_WHAT IS BEING ASKED_: Extract the lines from the beginning through the line containing "list Flammpunkt unter", including both of those lines, and copy them exactly. Leave the pictures out of your answer.

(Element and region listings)
********
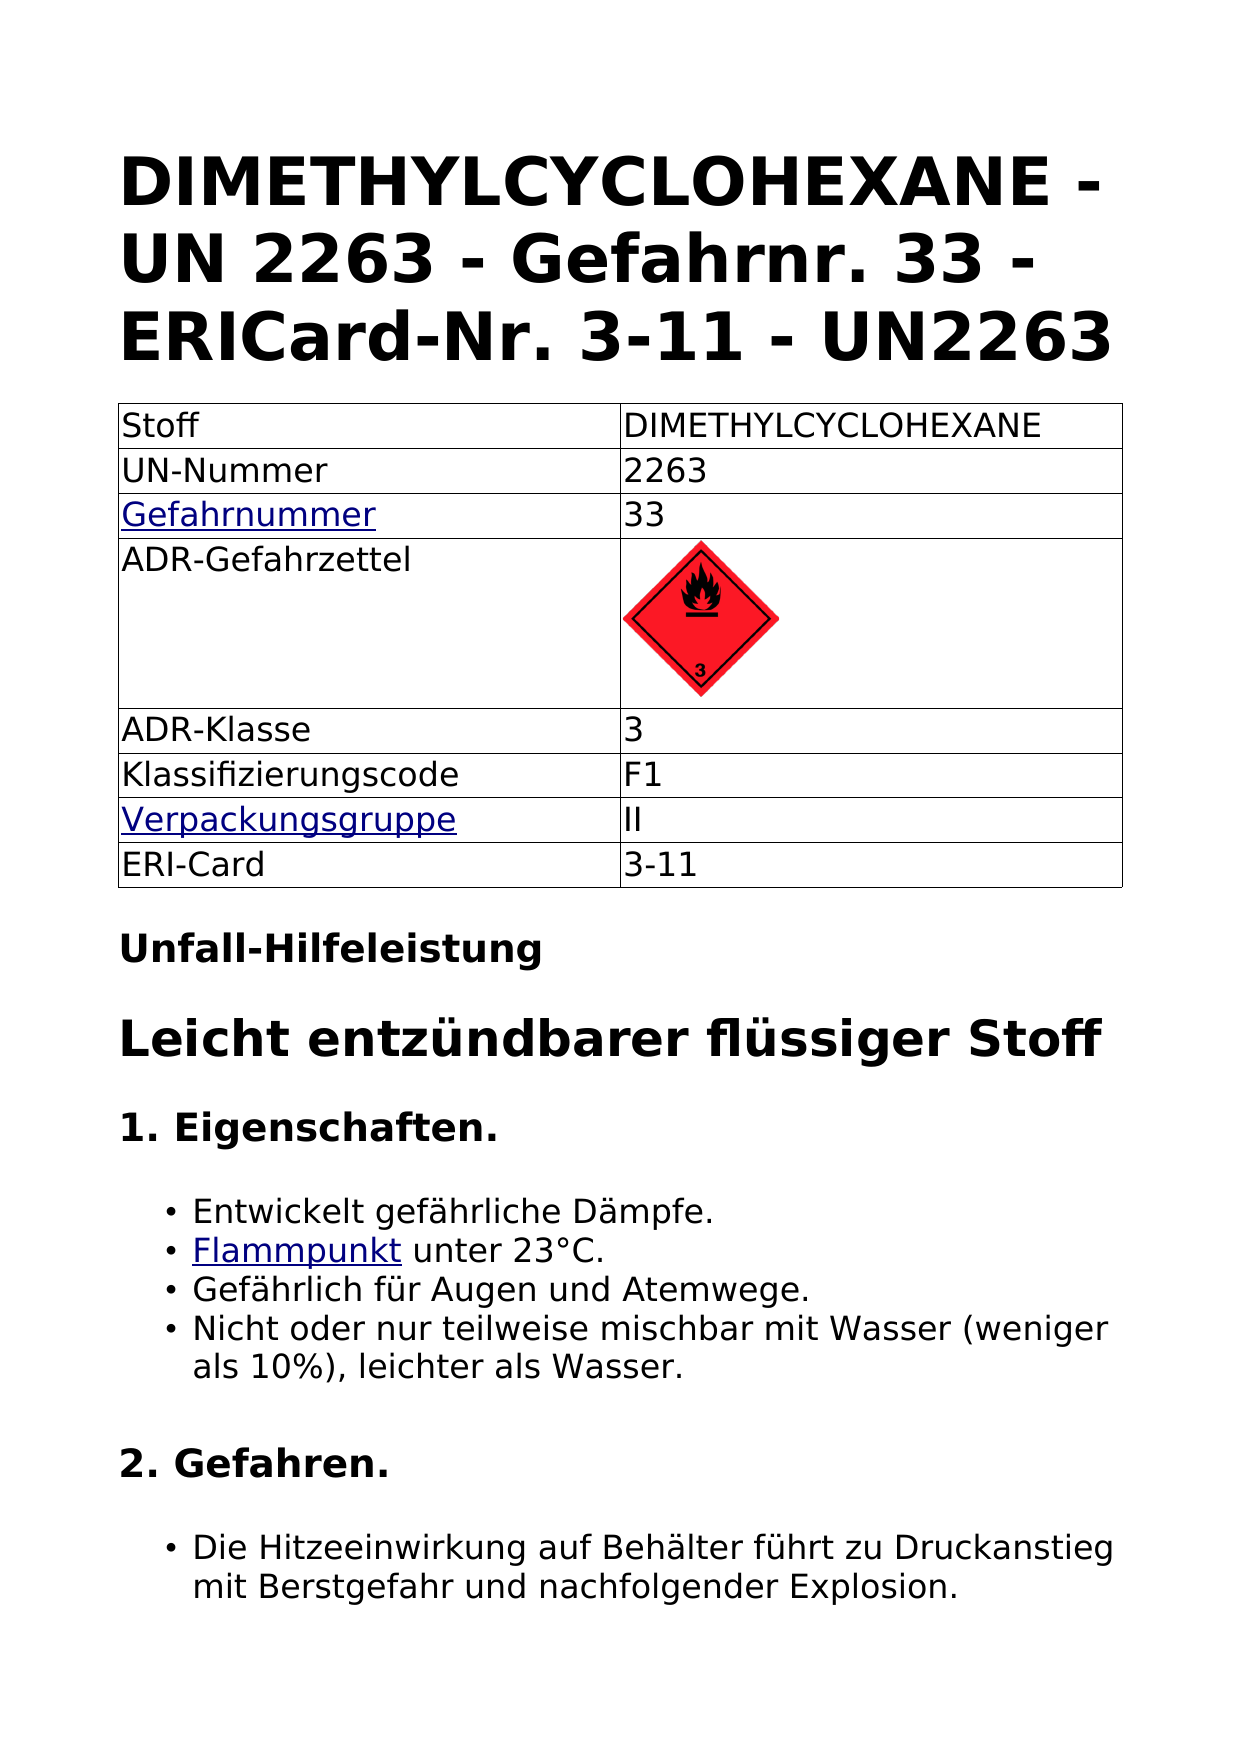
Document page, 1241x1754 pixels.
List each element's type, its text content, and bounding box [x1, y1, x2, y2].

table_cell [621, 539, 1122, 708]
subtitle DIMETHYLCYCLOHEXANE - UN 2263 - Gefahrnr. 33 - ERICard-Nr. 3-11 - UN2263 [118, 143, 1122, 376]
list Nicht oder nur teilweise mischbar mit Wasser (weniger als 10%), leichter als Wasser. [177, 1309, 1122, 1387]
table_header Stoff [119, 404, 620, 448]
table_cell ADR-Klasse [119, 709, 620, 752]
list Flammpunkt unter 23°C. [177, 1231, 1122, 1270]
subtitle 2. Gefahren. [118, 1441, 1122, 1486]
table_cell 3-11 [621, 843, 1122, 887]
table_cell UN-Nummer [119, 449, 620, 493]
subtitle Leicht entzündbarer flüssiger Stoff [118, 1009, 1122, 1068]
subtitle 1. Eigenschaften. [118, 1105, 1122, 1150]
table_cell Klassifizierungscode [119, 754, 620, 797]
picture [622, 540, 780, 697]
table_cell II [621, 798, 1122, 842]
table_header DIMETHYLCYCLOHEXANE [621, 404, 1122, 448]
table_cell Verpackungsgruppe [119, 798, 620, 842]
list Gefährlich für Augen und Atemwege. [177, 1270, 1122, 1309]
table_cell 3 [621, 709, 1122, 752]
table_cell ERI-Card [119, 843, 620, 887]
table_cell Gefahrnummer [119, 494, 620, 538]
table_cell 2263 [621, 449, 1122, 493]
table_cell F1 [621, 754, 1122, 797]
subtitle Unfall-Hilfeleistung [118, 927, 1122, 972]
list Entwickelt gefährliche Dämpfe. [177, 1192, 1122, 1231]
list Die Hitzeeinwirkung auf Behälter führt zu Druckanstieg mit Berstgefahr und nachfolgender Explosion. [177, 1528, 1122, 1606]
table_cell ADR-Gefahrzettel [119, 539, 620, 708]
table_cell 33 [621, 494, 1122, 538]
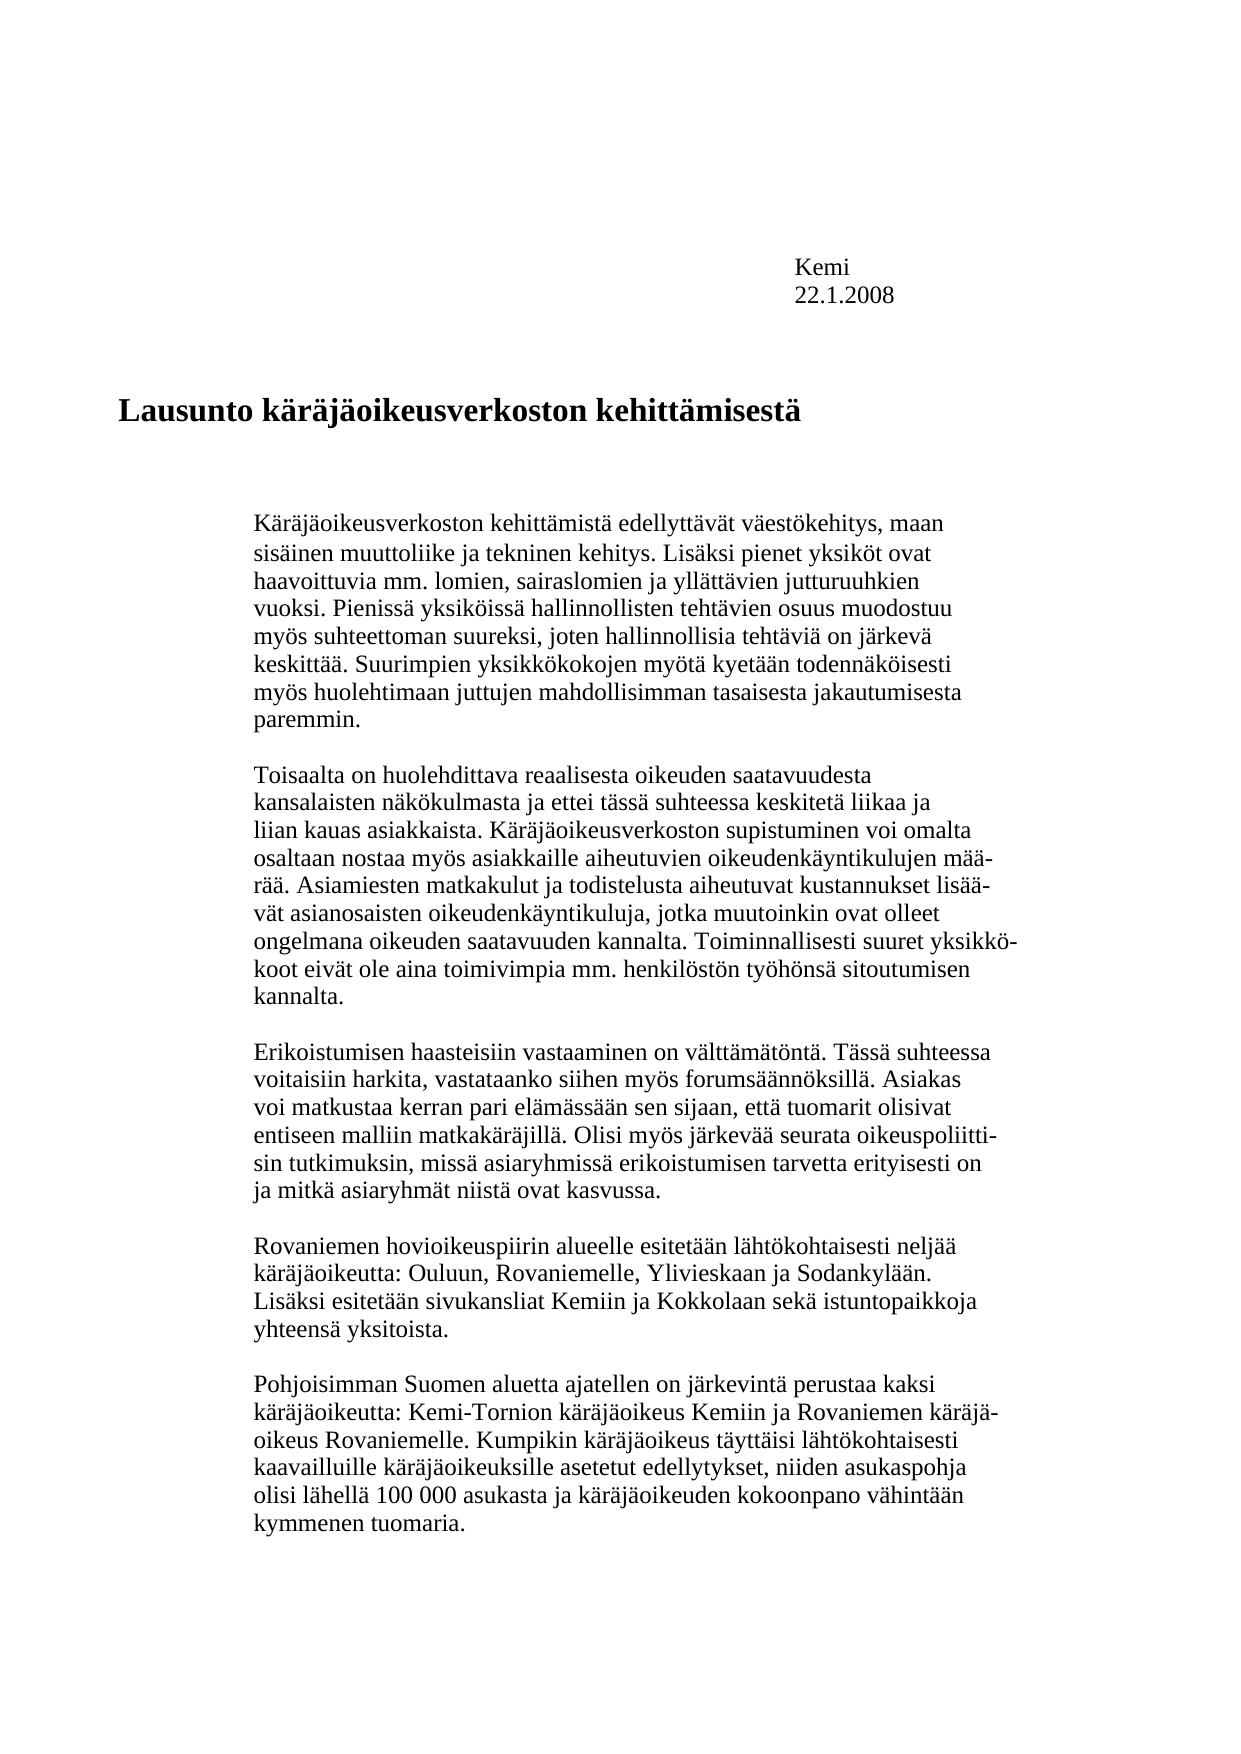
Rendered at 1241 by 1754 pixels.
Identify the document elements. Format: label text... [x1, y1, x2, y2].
********
_THE RESPONSE_:
Document page, 1241x1754 pixels.
List each element's type, its text content, and bounding box [x1, y1, x2, y2].

table_cell [621, 539, 1122, 708]
subtitle DIMETHYLCYCLOHEXANE - UN 2263 - Gefahrnr. 33 - ERICard-Nr. 3-11 - UN2263 [118, 143, 1122, 376]
list Nicht oder nur teilweise mischbar mit Wasser (weniger als 10%), leichter als Wasser. [177, 1309, 1122, 1387]
table_header Stoff [119, 404, 620, 448]
table_cell ADR-Klasse [119, 709, 620, 752]
list Flammpunkt unter 23°C. [177, 1231, 1122, 1270]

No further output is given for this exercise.